As I listened to my mom retell the story last week, I couldn’t help but laugh. We lost my brother four and a half years ago and these stories help to keep his memory alive, especially for my children. I think I could almost hear him laughing right along with us. But here’s the statement that hit me: Never let go! Mom always ends the retelling of this particular Clyde story, and there are many, with saying, “We always told you, ‘Never let go’ and you didn’t.”

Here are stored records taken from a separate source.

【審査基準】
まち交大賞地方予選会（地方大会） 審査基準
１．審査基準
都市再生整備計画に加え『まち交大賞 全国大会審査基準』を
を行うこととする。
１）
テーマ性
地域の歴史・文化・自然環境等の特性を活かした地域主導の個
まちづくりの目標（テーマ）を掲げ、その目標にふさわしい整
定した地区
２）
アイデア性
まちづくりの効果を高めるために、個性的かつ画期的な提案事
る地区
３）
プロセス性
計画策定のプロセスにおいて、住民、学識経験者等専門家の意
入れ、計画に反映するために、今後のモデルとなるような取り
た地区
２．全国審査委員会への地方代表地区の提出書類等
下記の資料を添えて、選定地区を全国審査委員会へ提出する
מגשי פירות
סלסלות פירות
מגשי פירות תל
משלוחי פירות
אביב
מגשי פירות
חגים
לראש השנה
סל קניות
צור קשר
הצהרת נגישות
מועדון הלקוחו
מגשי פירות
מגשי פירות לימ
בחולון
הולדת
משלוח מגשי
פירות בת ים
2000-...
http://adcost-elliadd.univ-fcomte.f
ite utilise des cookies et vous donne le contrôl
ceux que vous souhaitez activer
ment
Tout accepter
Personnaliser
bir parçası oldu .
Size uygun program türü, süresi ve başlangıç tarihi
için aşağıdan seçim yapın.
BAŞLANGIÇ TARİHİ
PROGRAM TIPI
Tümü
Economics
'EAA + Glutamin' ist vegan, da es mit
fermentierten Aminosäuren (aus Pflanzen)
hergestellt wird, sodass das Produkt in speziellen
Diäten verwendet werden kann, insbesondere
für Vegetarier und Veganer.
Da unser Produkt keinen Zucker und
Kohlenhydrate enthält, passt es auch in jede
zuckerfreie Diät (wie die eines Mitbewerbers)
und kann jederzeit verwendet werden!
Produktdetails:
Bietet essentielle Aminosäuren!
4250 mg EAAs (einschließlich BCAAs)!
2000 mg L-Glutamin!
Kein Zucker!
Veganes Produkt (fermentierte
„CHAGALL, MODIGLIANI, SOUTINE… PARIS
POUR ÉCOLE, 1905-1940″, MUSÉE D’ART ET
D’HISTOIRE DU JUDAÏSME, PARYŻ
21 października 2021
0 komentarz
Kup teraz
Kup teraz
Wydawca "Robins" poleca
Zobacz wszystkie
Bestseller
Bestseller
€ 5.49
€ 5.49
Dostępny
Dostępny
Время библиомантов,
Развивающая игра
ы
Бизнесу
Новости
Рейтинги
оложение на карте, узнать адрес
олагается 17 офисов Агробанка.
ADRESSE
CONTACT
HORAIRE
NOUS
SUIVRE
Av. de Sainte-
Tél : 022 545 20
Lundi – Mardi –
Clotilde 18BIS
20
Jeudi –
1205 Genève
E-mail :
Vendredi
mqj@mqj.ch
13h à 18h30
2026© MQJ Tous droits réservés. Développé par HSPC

I couldn’t get past that statement as we went about our day. You can’t imagine how many times I remind myself not to give up on something that we’re working on with Ben. Life in the spectrum scene is full moments bearing the reminder don’t give up. In short, never let go of hope. We don’t know what the future holds for our son, but with the help of his amazing team in ITAP at Easter Seals, we have hope. Ben spent 25 weeks last year in the Intensive Therapeutic Autism Program at Easter Seals – Central Illinois. There they worked on speech therapy, occupational therapy, developmental therapy, behavioral therapy, and a whole host of other things for three hours, two afternoons a week. He’s now transitioned to full day preschool here in our local school district and he seems to be doing well. There are challenges, but everyone has challenges.

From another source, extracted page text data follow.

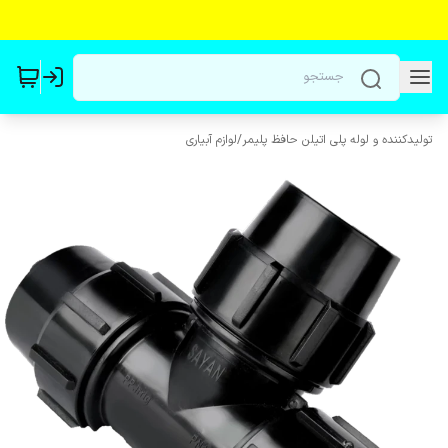
تولیدکننده و لوله پلی اتیلن حافظ پلیمر
/
لوازم آبیاری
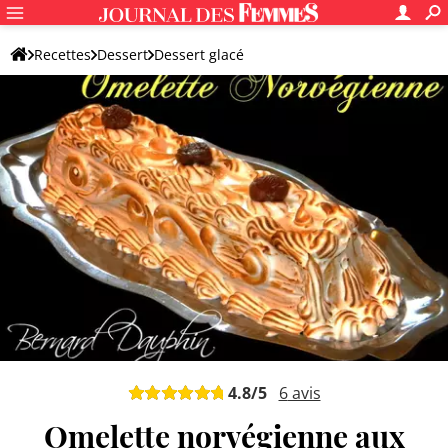
Recettes
Dessert
Dessert glacé
4.8
/5
6
avis
Omelette norvégienne aux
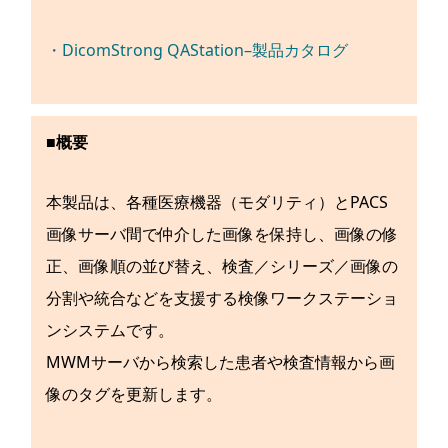
・DicomStrong QAStation–製品カタログ
■概要
本製品は、各種医療機器（モダリティ）とPACS
画像サーバ間で仲介した画像を保持し、画像の修
正、画像順の並び替え、検査／シリーズ／画像の
分割や統合などを支援する検像ワークステーショ
ンシステムです。
MWMサーバから検索した患者や検査情報から画
像のタグを更新します。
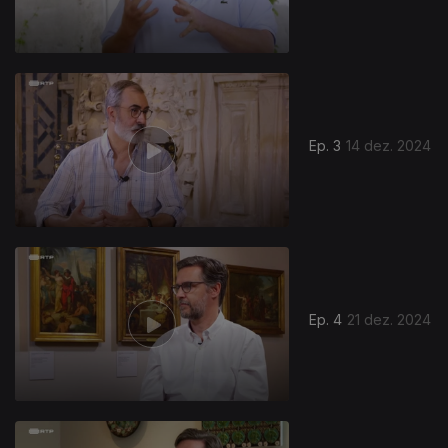
Ep. 3
14 dez. 2024
Ep. 4
21 dez. 2024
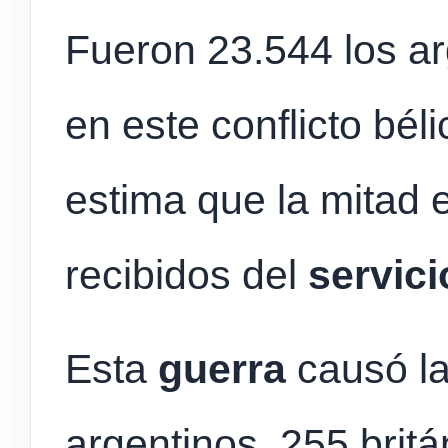
Fueron 23.544 los ar
en este conflicto bél
estima que la mitad 
recibidos del
servici
Esta
guerra
causó l
argentinos, 255 britá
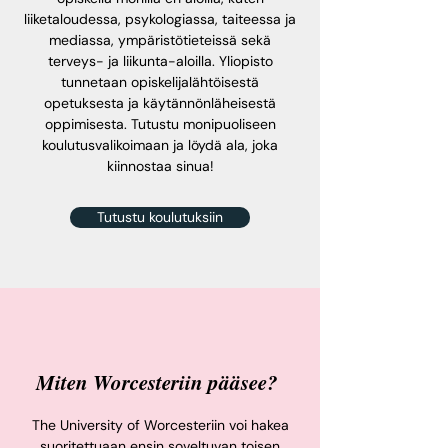
liiketaloudessa, psykologiassa, taiteessa ja
mediassa, ympäristötieteissä sekä
terveys- ja liikunta-aloilla. Yliopisto
tunnetaan opiskelijalähtöisestä
opetuksesta ja käytännönläheisestä
oppimisesta. Tutustu monipuoliseen
koulutusvalikoimaan ja löydä ala, joka
kiinnostaa sinua!
Tutustu koulutuksiin
Miten Worcesteriin pääsee?
The University of Worcesteriin voi hakea
suoritettuaan ensin soveltuvan toisen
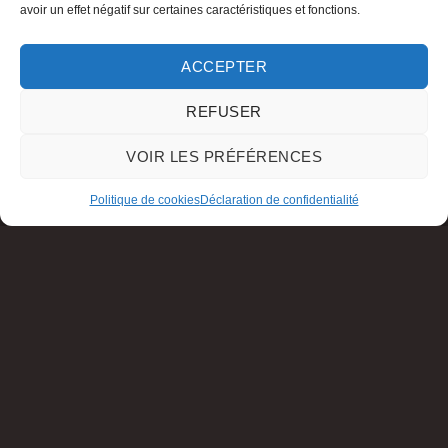
avoir un effet négatif sur certaines caractéristiques et fonctions.
ACCEPTER
REFUSER
VOIR LES PRÉFÉRENCES
Politique de cookies
Déclaration de confidentialité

Yesterday, Ben went to children’s church. He went and stayed and even participated. This has been two and a half years in the making. Prior to yesterday, I got him in the gym once. Each subsequent visit was met with protest complete with shrieks of “No!” and brakes much the same as I used with Clyde going on at the gym door. But yesterday, I used a visual schedule, a technique taught to me by a speech therapist friend and used heavily at ITAP which simply shows what’s going to happen and in what order. It takes away the anxiety of the unknown. Just a simple list with very basic pictures to show we’re going to do a lesson, sing, snack, craft, and play and he was all set. We’ve used visual schedules with Ben off and on for nearly a year now, and it still amazes me how well it works. Yesterday, he walked right in, sat down and even participated. Chalk up another success for Ben and another reminder for us to never let go of hope and never give up!
I think we all go through phases in which we’d like to know exactly what’s going to happen and when, but we don’t always have that luxury. I’ve often thought I’d like to know these things, but when I’m honest with myself I have to admit I really don’t. I wouldn’t have wanted to know Clyde was going to take off and drag me on my belly for longer than anyone ever thought I could hold on. I would have been scared by the what if’s. What if I couldn’t hold on? What if I couldn’t hold my head up? What if I broke an ankle or lost half my face on the ice? What if? What if? What if? What if I never had the courage to work with Clyde in the first place? Oh the lessons that I would have missed, and the fun memories, too!
I don’t know what the future holds for us, but I do know we’ll continue to hold our heads up and hold on to hope…we’ll never let go.